Wenn in der Christenheit mehrere verschiedene Geister unterwegs sind, die jeweils für sich beanspruchen, Gott zu sein, dann führt das zu Konfrontationen. Während der Geist Gottes uns die Bibel aufschließt und erklärt, verdrehen die anderen Geister Gottes Wort oder reißen Bibelstellen aus dem Zusammenhang, um ihre verderblichen Lehren einzuführen. Natürlich sagen sie anfangs nicht offen, dass sie vom Wort Gottes wegführen wollen, das wäre zu auffällig. Sie wollen, dass ihre Opfer religiös bleiben, denn sonst könnten sie durch diese die wahren Gläubigen nicht verwirren und vom rechten Weg abbringen. Mit der Zeit jedoch, tritt das Wort Gottes mehr und mehr in den Hintergrund, bis es nur noch aufgeschlagen am Tisch liegt, während der Redner im Gottesdienst mit seinen übernatürlichen Erlebnissen und Wundererfahrungen prahlt und seine Lehre mit seinen Erfahrungen begründet. Dann wird nur noch ab und zu ein Satz aus der Bibel vorgelesen, damit man die Glaubwürdigkeit nicht ganz verliert und den christlichen Schein aufrecht erhält.

Da diese Geister aus der finsteren Welt kommen, reagieren sie, wenn sie ertappt werden, aggressiv und wütend. Bibeltreue Gläubige, die dieses Treiben anhand der Bibel aufdecken, werden denunziert und verächtlich behandelt. Man sieht das daran, dass die „charismatischen Persönlichkeiten“ nicht gerade zimperlich mit ihren Kritikern umgehen. Während Gottes Wort uns auffordert, Ermahnungen und Zurechtweisungen anzunehmen (vgl. Phil 2,1-2), reagieren die „Wundertäter“ (vgl. Mt 7,22) wie getretene Hunde: Zuerst jaulen sie auf, dann fletschen sie in der Regel die Zähne. Zu Beginn werden sie weinerlich und dann belegen sie ihre Kritiker meist mit den Namen „Pharisäer“, „intolerante Fundamentalisten“ oder bezeichnet sie als „Gesetzliche, die den Geist dämpfen“. Manchmal gehen sie so weit und unterstellen ihnen auch, „den Heiligen Geist gelästert zu haben“ und damit in die ewige Verdammnis zu kommen. Ihre Reaktion ist nicht geistlich. Während der echte Christ Unrecht erdulden (1Kor 6,7) oder sein Gegenüber in Liebe zurechtweisen sollte (Lk 17,3), führen diese Leute regelrechte Hetzkampagnen gegen die wahren Gläubigen. Dabei kommt ihnen nicht einmal in den Sinn, dass sie möglicherweise im Unrecht sein könnten, so stark und überzeugend wirken diese Geister auf sie ein. In der Regel sind sie gegen berechtigte Kritik immun.

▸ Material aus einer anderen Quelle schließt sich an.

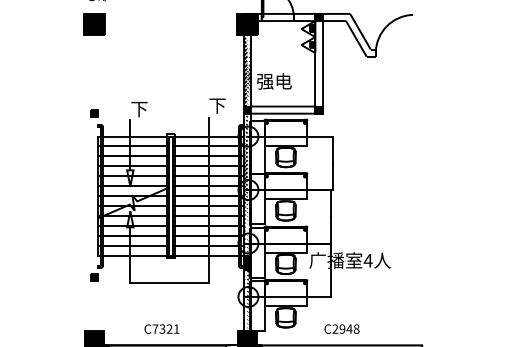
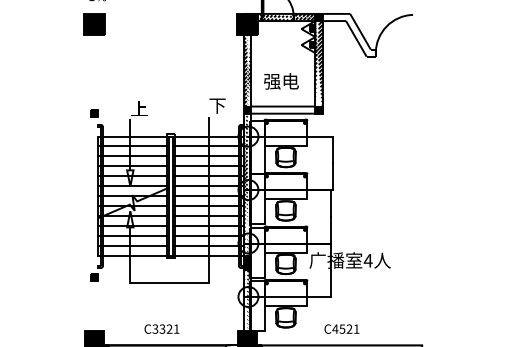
hatch at (283, 63): none -> present
text at (274, 81) position: (274, 81) -> (281, 81)
text at (139, 109): 下 -> 上
text at (155, 328): C7321 -> C3321
text at (345, 328): C2948 -> C4521
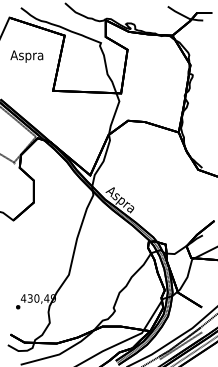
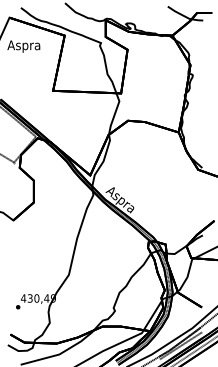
text at (26, 56) position: (26, 56) -> (23, 46)
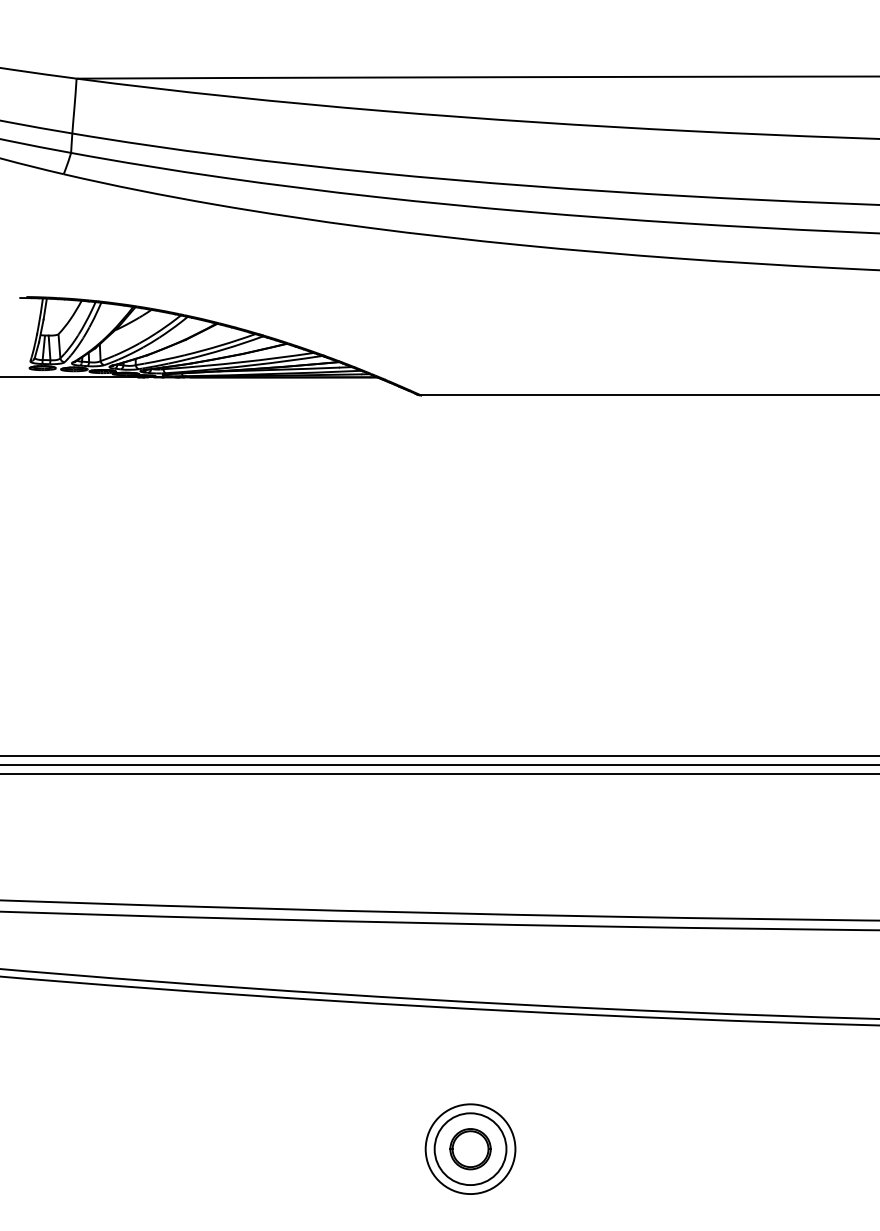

Doch wir haben nun einmal nur das Wort Gottes, durch das wir die Geister prüfen können. Selbst, wenn angeblich sogar Tote auferweckt werden, ist das noch lange kein Beweis, dass hier der echte Gott am Werk ist (vgl. Offb 13,3;12). Auch hier hat eine Verschiebung stattgefunden. Wer heute mit der Bibel und der biblischen Lehre argumentiert und gegebenenfalls Missstände und Fehler anspricht, der wird bald darauf mit dem Etikett „Pharisäer“ versehen. Dabei wird vergessen, dass selbst der Sohn Gottes, Jesus Christus, immer wieder die Schrift zitierte, wenn sein Umfeld ihm Fragen stellte. „Es steht geschrieben“,  was „steht im Gesetz“, „die Schrift sagt“ waren Aussagen, die regelmäßig aus seinem  Mund kamen,  wie auch aus dem Mund der Apostel. Als der Herr vom Teufel versucht wurde, griff er auf das fünfte Buch Mose zurück und schlug ihn mit der Schrift in die Flucht (Mt 4,1-11). Die Schwärmer haben normalerweise keine vernünftigen Argumente auf ihrer Seite, daher bleibt ihnen nur die Denunziation ihrer Kritiker, d. h. sie werden persönlich.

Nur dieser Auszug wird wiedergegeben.